Acordo UE-Reino Unido: ao serviço de que interesses?
Formalizada a decisão de saída do Reino Unido da União Europeia (UE), está a correr, até ao final deste ano, o chamado período de transição onde, apesar de já não ser um Estado-membro, o Reino Unido continuará a estar sujeito à legislação da UE e ao mercado único, enquanto as partes negoceiam a forma de relação futura.
Esta semana, a maioria no Parlamento Europeu (PE) aprovou uma resolução que define a posição quanto ao que deve ser o enquadramento dessa relação futura, o formato e objectivos. A posição do PE desenvolve-se ao longo de vinte páginas para construir um autêntico casulo que, apesar da saída, amarre o Reino Unido à arquitectura do projecto de integração capitalista europeu. Enforma-se essa construção na base de um Acordo de Livre Comércio «ambicioso», valorizando a concorrência (por oposição a cooperação), promovendo a (ainda maior) liberalização de serviços que vá para lá das regras da Organização Mundial do Comércio.

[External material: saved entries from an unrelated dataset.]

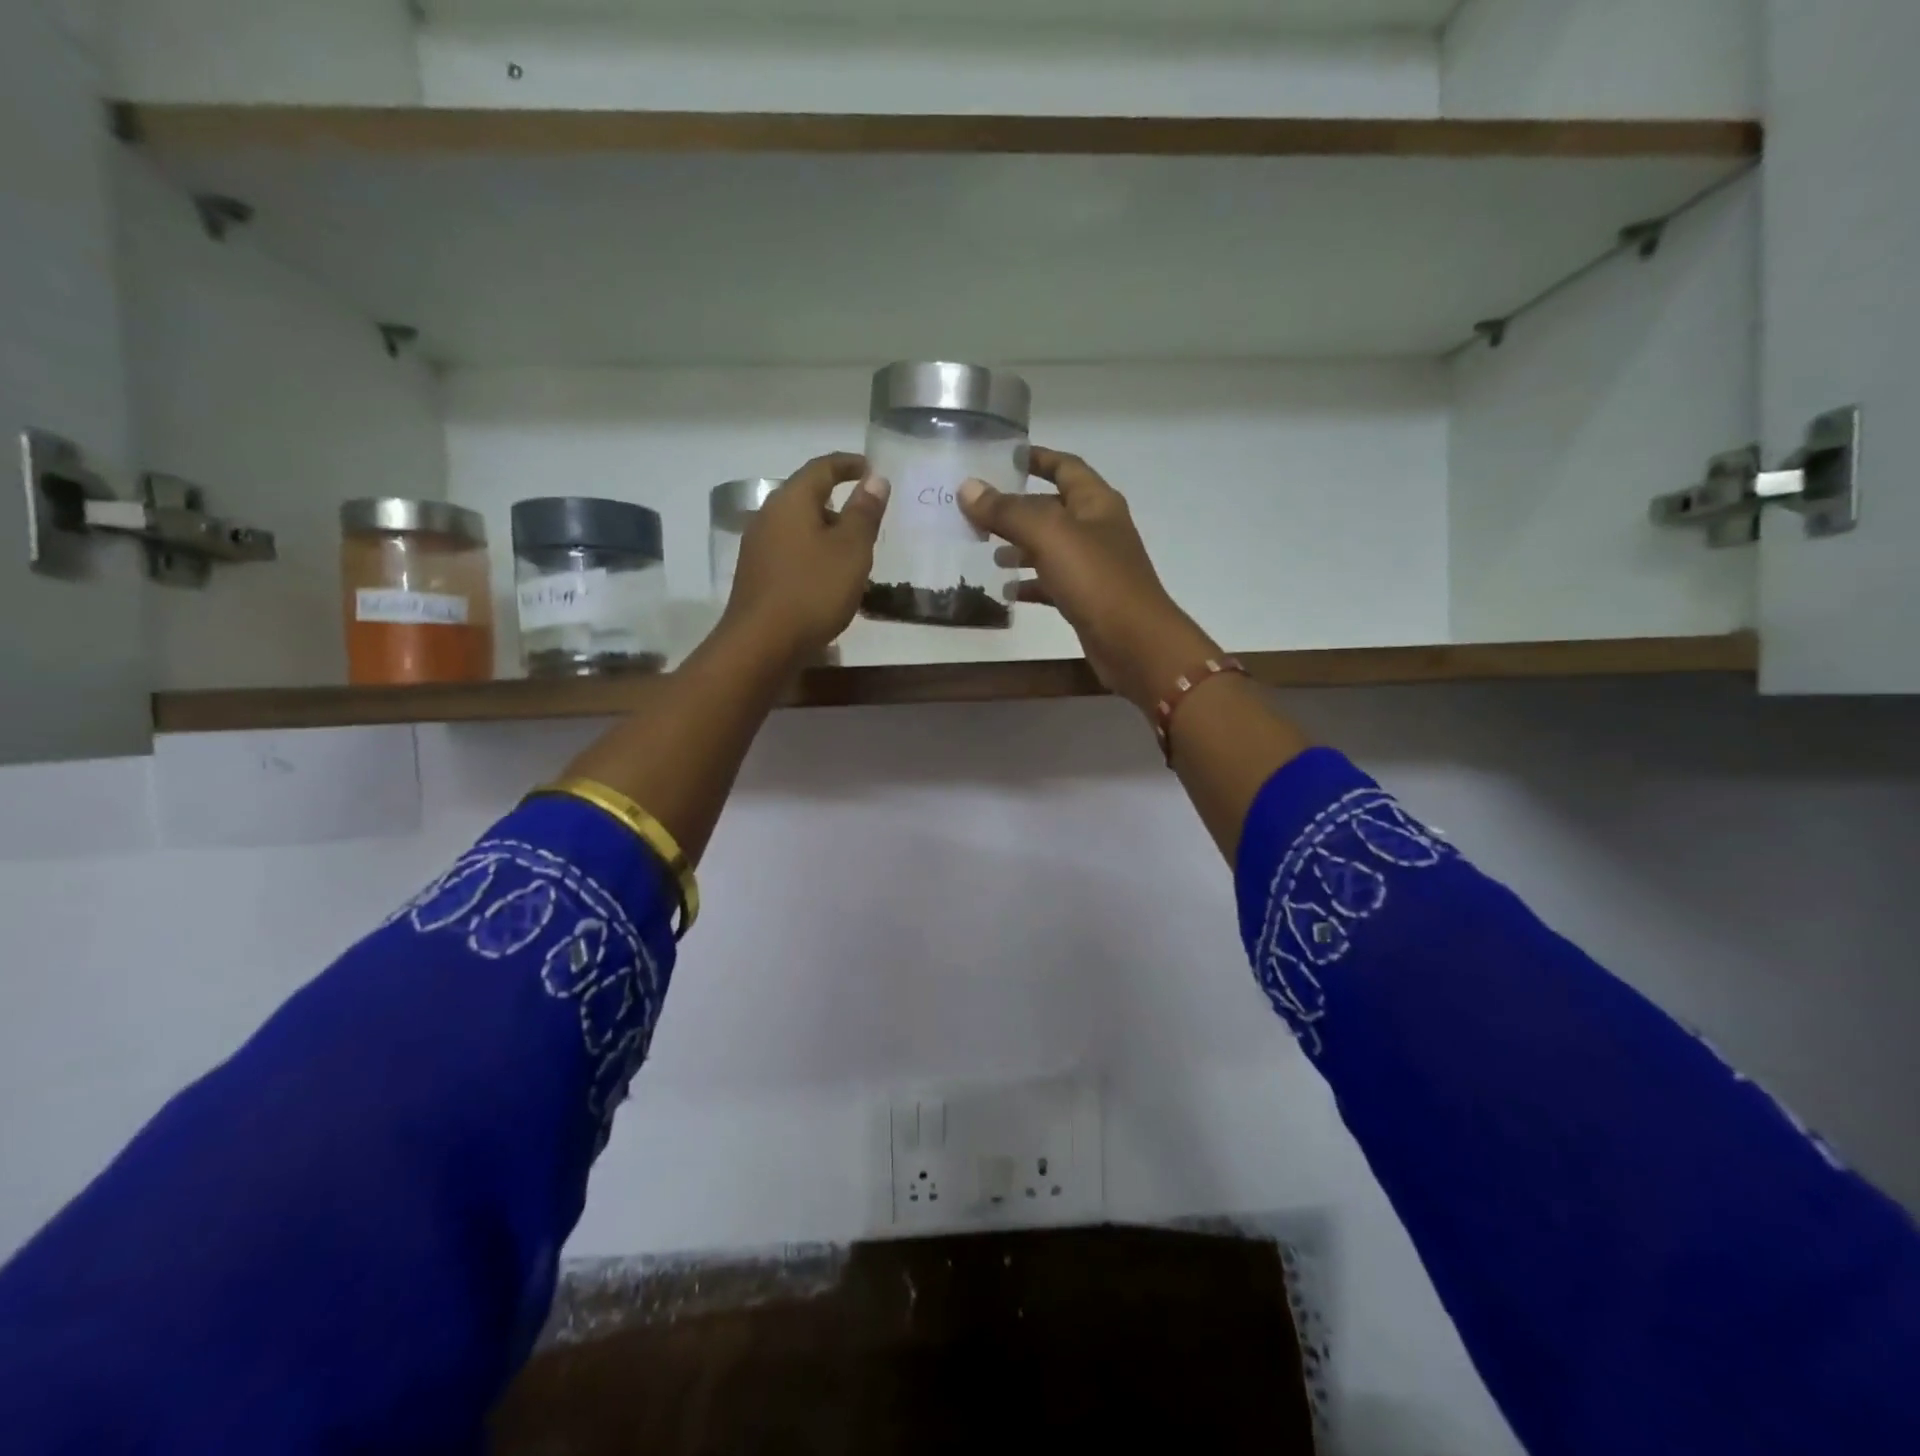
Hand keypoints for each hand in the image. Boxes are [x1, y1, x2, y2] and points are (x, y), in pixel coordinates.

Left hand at [720, 452, 889, 665]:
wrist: (762, 644)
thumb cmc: (813, 591)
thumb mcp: (851, 550)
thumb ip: (864, 513)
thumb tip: (875, 479)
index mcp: (791, 501)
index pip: (821, 468)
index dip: (847, 465)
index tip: (870, 468)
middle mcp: (768, 516)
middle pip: (805, 497)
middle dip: (837, 502)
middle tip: (866, 517)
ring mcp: (757, 547)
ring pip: (797, 527)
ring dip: (825, 532)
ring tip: (852, 552)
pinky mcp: (756, 576)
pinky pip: (790, 552)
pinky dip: (812, 554)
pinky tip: (827, 578)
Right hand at [958, 448, 1219, 712]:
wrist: (1134, 643)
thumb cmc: (1096, 579)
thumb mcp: (1049, 536)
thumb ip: (1007, 511)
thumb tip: (967, 488)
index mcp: (1096, 503)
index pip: (1065, 467)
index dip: (1038, 458)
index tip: (1005, 458)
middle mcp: (1097, 529)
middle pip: (1053, 509)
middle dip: (1018, 509)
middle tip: (979, 513)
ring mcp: (1093, 566)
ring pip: (1050, 548)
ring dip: (1020, 547)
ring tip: (988, 553)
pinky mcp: (1087, 599)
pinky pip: (1053, 583)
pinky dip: (1030, 584)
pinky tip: (1007, 592)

Uma relação na base de ditos padrões legislativos e de direitos da UE, que não só pecam por baixos como no chamado processo do «futuro da UE» se pretende sejam reduzidos. Uma relação moldada ao Mercado Único, o mesmo que beneficiou as grandes potências europeias e as suas multinacionais, facilitando processos de privatização e concentração nos mais variados sectores (de que é exemplo a energia), ao mesmo tempo que destruiu capacidade produtiva nos países periféricos, facilitou a precarização das relações laborais, alimentou as desigualdades e assimetrias.
Uma relação que procura manter o Reino Unido no regime regulatório e de supervisão da economia da UE. Uma relação que rejeita quaisquer possibilidades de ajudas estatais, limitando o papel do Estado na intervenção na economia e por essa via condicionado projectos soberanos de desenvolvimento e respostas às necessidades das populações e do país. Uma relação, que em matéria ambiental assenta na mercantilização dos recursos naturais, de que é exemplo a defesa do mercado de carbono e de emissões de gases com efeito de estufa. Uma relação que replica a visão securitária e militarista da UE, que se afirma como pilar europeu da NATO e pretende criar capacidade estratégica para intervir em qualquer cenário, condicionando as relações externas à expressão da sua força e poderio bélico.
A tudo isto, acresce a condição derradeira, um autêntico ultimato aos Estados-Membros: não poderão encetar negociações bilaterais com o Reino Unido. Trata-se de uma condição inaceitável, que visa impedir países como Portugal de procurarem relações que lhes sejam mais benéficas e de acordo com as suas necessidades. Uma visão que prossegue a lógica de ingerência e chantagem, mas que também não se dissocia da natureza das forças envolvidas de um e outro lado do canal da mancha. No final, certo é que o processo em curso não visa servir os interesses dos trabalhadores e do povo britânico, como não servirá os interesses dos trabalhadores e do povo português e do país, ou da comunidade portuguesa que reside no Reino Unido. Um enquadramento inaceitável que obteve o distanciamento, repúdio e denúncia dos deputados do PCP no Parlamento Europeu desde a fase inicial de construção desta resolução, e que mereceu, por isso, um voto contra.